**Stored data entries:**
=== Section Start ===

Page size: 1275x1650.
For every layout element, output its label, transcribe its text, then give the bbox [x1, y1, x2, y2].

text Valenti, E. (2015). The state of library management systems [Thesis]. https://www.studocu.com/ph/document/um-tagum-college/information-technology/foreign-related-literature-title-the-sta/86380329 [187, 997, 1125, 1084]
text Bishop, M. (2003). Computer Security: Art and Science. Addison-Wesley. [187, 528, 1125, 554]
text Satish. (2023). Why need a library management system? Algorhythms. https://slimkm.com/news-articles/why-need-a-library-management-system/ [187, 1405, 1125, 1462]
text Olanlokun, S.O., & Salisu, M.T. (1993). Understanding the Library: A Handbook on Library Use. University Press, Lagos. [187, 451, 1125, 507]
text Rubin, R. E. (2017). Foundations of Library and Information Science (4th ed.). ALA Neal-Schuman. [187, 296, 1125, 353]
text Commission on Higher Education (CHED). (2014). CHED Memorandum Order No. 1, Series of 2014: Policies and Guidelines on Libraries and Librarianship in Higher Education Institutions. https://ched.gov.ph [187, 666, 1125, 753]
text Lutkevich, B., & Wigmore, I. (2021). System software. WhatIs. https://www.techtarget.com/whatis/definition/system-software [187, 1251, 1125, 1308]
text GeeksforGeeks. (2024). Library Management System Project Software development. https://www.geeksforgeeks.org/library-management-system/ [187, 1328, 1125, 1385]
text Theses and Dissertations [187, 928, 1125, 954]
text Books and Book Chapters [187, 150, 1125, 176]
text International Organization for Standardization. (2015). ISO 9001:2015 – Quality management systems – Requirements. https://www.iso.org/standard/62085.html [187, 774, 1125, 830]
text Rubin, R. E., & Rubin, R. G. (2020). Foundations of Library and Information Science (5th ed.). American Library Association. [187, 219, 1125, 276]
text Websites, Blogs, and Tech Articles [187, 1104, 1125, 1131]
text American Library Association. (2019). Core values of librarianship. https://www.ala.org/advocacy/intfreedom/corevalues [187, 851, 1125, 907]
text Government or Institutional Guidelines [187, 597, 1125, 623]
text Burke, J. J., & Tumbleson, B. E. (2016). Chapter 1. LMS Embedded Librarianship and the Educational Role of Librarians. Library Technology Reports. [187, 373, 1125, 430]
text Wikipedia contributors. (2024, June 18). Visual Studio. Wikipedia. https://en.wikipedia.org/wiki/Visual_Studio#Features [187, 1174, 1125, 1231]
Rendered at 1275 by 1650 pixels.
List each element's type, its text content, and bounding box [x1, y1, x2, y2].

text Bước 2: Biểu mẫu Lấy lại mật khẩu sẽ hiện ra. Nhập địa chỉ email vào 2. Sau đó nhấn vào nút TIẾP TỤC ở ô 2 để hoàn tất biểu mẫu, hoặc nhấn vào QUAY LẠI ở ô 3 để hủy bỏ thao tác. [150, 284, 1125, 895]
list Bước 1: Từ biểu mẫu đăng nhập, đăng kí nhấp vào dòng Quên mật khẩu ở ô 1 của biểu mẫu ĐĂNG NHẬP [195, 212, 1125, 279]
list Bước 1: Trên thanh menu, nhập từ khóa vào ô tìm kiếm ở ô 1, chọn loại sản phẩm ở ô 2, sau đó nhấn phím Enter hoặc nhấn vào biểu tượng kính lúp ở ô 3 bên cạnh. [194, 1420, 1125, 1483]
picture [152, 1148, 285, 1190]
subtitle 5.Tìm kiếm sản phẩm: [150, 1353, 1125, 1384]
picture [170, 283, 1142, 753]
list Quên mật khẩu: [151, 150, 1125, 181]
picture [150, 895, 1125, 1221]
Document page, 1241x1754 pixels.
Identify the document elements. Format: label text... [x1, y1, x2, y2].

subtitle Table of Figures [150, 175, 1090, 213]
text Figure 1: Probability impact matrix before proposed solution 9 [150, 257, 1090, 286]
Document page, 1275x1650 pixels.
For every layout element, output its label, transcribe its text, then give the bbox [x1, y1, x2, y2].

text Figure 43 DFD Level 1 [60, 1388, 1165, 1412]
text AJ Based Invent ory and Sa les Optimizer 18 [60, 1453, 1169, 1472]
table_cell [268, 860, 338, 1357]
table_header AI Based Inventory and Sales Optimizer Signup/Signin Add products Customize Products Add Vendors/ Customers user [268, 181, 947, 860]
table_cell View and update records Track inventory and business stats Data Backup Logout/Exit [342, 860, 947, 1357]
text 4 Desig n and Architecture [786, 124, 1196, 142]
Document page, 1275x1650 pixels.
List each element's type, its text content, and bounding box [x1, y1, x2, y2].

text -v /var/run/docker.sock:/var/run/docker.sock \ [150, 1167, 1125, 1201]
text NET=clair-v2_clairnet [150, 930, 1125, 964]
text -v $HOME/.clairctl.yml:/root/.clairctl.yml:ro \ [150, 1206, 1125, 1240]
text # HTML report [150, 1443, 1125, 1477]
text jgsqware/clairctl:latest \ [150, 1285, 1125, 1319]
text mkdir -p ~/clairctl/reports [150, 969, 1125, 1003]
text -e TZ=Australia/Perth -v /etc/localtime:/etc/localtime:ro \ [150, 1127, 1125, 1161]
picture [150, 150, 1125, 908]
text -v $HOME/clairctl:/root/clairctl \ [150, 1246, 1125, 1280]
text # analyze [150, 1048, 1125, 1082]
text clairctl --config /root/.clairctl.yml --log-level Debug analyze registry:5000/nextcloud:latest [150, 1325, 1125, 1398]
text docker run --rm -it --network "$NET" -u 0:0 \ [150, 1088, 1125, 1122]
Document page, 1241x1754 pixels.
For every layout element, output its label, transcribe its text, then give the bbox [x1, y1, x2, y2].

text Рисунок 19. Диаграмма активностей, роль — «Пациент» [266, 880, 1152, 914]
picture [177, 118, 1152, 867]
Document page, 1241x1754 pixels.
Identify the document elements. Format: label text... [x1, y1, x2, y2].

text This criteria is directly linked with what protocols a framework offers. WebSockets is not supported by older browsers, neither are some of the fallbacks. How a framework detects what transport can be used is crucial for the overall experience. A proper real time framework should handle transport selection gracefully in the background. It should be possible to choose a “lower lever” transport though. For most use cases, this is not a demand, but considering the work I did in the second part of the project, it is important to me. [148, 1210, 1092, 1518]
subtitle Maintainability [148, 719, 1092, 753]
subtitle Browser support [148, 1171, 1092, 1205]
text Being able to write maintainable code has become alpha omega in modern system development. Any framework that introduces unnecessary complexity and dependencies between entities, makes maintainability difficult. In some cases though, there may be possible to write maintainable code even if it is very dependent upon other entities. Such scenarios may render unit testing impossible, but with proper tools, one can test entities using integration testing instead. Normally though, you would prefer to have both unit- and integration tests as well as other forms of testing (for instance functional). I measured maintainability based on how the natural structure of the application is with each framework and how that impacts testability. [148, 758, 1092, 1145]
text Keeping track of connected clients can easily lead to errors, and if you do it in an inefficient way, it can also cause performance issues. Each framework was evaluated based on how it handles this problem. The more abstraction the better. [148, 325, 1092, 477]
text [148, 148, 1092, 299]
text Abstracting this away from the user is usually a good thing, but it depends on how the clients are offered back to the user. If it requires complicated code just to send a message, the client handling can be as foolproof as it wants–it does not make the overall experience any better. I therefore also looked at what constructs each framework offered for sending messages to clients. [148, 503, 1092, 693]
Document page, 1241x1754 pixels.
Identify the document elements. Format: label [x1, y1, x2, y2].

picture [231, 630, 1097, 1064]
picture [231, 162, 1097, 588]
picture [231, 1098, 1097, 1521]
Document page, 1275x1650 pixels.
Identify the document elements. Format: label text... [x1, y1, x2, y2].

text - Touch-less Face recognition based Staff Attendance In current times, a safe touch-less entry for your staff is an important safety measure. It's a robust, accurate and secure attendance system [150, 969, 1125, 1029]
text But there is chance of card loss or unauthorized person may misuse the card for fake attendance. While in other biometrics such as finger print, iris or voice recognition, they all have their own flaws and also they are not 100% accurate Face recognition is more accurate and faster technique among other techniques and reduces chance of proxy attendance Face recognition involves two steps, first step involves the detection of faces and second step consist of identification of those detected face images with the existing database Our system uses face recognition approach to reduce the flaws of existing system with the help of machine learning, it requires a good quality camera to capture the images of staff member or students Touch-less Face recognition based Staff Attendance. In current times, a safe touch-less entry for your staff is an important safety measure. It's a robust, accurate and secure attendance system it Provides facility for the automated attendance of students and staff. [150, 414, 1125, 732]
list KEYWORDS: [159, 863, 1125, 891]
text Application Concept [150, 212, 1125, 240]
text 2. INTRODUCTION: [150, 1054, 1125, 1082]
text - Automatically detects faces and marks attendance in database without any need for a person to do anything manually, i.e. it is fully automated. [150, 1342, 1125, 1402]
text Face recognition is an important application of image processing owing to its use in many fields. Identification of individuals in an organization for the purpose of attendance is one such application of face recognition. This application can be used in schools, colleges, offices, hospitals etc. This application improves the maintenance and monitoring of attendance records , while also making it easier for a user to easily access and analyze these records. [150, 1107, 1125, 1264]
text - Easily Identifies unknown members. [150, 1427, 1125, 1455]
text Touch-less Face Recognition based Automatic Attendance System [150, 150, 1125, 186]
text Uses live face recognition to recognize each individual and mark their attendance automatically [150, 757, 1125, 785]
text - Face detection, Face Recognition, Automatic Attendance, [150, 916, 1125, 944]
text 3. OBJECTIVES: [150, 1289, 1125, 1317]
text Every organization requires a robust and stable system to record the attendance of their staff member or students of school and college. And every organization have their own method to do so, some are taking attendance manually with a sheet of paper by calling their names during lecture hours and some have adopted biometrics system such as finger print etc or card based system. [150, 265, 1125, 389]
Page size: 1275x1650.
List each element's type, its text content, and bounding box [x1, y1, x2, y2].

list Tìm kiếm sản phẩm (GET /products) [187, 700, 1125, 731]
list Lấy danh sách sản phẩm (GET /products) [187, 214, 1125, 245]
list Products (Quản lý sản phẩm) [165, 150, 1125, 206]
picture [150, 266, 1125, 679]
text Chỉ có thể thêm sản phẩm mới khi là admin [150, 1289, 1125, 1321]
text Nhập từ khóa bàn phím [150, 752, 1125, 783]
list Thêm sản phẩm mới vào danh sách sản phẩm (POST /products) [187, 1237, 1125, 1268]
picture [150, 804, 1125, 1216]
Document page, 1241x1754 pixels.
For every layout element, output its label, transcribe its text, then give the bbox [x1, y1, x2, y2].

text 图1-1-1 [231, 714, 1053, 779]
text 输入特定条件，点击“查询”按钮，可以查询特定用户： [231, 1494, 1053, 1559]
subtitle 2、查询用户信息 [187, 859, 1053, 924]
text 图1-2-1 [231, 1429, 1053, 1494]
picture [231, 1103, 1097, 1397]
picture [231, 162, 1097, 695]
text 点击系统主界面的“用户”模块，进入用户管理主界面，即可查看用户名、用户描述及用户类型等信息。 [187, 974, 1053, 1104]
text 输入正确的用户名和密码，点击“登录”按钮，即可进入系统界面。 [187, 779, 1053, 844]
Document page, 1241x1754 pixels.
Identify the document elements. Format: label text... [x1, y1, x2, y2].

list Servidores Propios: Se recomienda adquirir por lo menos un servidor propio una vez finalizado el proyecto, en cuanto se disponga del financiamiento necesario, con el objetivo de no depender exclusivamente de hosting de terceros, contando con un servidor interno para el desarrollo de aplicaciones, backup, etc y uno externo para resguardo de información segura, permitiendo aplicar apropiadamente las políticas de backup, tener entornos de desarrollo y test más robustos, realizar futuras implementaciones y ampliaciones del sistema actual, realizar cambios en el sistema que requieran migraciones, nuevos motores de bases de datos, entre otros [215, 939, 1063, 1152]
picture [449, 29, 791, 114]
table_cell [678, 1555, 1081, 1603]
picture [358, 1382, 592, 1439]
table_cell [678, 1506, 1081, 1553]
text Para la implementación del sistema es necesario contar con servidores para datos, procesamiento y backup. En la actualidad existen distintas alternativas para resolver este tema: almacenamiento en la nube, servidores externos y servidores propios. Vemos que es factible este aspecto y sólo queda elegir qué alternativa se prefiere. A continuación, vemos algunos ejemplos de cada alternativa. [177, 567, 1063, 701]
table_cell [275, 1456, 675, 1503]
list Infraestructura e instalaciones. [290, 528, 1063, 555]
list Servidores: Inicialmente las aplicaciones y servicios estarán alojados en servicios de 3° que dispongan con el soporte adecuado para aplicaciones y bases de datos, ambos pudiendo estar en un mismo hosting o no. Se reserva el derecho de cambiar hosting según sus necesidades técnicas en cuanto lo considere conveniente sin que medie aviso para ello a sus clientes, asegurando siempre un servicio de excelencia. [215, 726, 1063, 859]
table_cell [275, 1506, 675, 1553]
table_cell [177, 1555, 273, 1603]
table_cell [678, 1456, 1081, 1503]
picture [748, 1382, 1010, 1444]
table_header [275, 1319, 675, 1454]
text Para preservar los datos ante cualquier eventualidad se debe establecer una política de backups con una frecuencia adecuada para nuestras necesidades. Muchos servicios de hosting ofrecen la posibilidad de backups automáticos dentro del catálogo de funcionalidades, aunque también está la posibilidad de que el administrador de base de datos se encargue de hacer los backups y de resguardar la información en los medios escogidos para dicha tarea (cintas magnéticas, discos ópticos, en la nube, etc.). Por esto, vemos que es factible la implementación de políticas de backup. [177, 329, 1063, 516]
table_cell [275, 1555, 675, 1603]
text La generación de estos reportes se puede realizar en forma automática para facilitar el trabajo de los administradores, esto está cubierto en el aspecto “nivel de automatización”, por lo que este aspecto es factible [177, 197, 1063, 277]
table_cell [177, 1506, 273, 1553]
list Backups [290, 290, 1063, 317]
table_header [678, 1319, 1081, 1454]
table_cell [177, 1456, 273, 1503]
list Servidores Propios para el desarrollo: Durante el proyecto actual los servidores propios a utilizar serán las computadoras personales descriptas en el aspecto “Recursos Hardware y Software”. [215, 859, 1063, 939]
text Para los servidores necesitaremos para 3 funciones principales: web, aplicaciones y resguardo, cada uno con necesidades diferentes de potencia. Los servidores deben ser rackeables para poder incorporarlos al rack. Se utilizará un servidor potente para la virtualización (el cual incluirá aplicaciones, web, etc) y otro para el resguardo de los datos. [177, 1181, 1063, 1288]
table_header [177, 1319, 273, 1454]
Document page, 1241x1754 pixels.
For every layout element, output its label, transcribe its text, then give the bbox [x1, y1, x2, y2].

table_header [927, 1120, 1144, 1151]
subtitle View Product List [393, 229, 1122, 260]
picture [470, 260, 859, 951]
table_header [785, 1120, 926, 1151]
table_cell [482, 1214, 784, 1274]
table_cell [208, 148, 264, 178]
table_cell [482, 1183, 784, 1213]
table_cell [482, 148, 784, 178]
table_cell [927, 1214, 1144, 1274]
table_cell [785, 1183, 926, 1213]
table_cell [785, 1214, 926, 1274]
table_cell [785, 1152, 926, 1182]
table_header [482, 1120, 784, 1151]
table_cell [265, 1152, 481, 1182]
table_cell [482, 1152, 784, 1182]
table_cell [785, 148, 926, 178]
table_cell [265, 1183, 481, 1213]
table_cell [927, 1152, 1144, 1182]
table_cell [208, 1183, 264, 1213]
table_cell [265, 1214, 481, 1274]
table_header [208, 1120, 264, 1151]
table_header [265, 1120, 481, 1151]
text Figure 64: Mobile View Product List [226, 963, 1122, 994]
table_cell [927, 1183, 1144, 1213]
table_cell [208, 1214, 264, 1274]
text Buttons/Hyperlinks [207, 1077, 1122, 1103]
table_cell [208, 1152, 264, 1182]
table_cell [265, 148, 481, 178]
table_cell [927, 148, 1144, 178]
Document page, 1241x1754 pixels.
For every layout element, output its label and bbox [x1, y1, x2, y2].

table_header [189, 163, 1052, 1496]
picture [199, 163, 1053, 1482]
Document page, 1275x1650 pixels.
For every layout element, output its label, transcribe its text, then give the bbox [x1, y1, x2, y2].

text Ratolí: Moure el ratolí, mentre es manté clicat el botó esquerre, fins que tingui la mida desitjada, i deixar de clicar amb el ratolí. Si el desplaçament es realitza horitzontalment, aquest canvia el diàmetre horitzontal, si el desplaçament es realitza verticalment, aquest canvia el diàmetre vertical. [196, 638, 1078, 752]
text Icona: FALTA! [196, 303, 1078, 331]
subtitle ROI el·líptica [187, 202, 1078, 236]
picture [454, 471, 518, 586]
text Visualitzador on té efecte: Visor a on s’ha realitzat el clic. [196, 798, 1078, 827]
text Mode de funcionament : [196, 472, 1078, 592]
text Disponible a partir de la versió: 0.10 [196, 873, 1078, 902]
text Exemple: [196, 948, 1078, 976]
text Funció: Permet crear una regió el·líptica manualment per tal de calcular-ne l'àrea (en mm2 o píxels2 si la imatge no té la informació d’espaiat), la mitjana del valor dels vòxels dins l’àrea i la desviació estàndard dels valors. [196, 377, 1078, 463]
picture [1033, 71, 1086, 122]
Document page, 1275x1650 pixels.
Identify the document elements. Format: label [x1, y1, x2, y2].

=== Section End ===

**WORK TASK:**
Of the entries above, transcribe exactly those lines that fall between the line containing "table_cell [482, 148, 784, 178]" and the line containing "table_cell [482, 1152, 784, 1182]", together with those two lines.

**ANSWER TO THE PROBLEM:**
table_cell [482, 148, 784, 178]
table_cell [927, 1214, 1144, 1274]
table_cell [785, 1183, 926, 1213]
table_cell [785, 1214, 926, 1274]
table_cell [785, 1152, 926, 1182]
table_header [482, 1120, 784, 1151]
table_cell [265, 1152, 481, 1182]
table_cell [482, 1152, 784, 1182]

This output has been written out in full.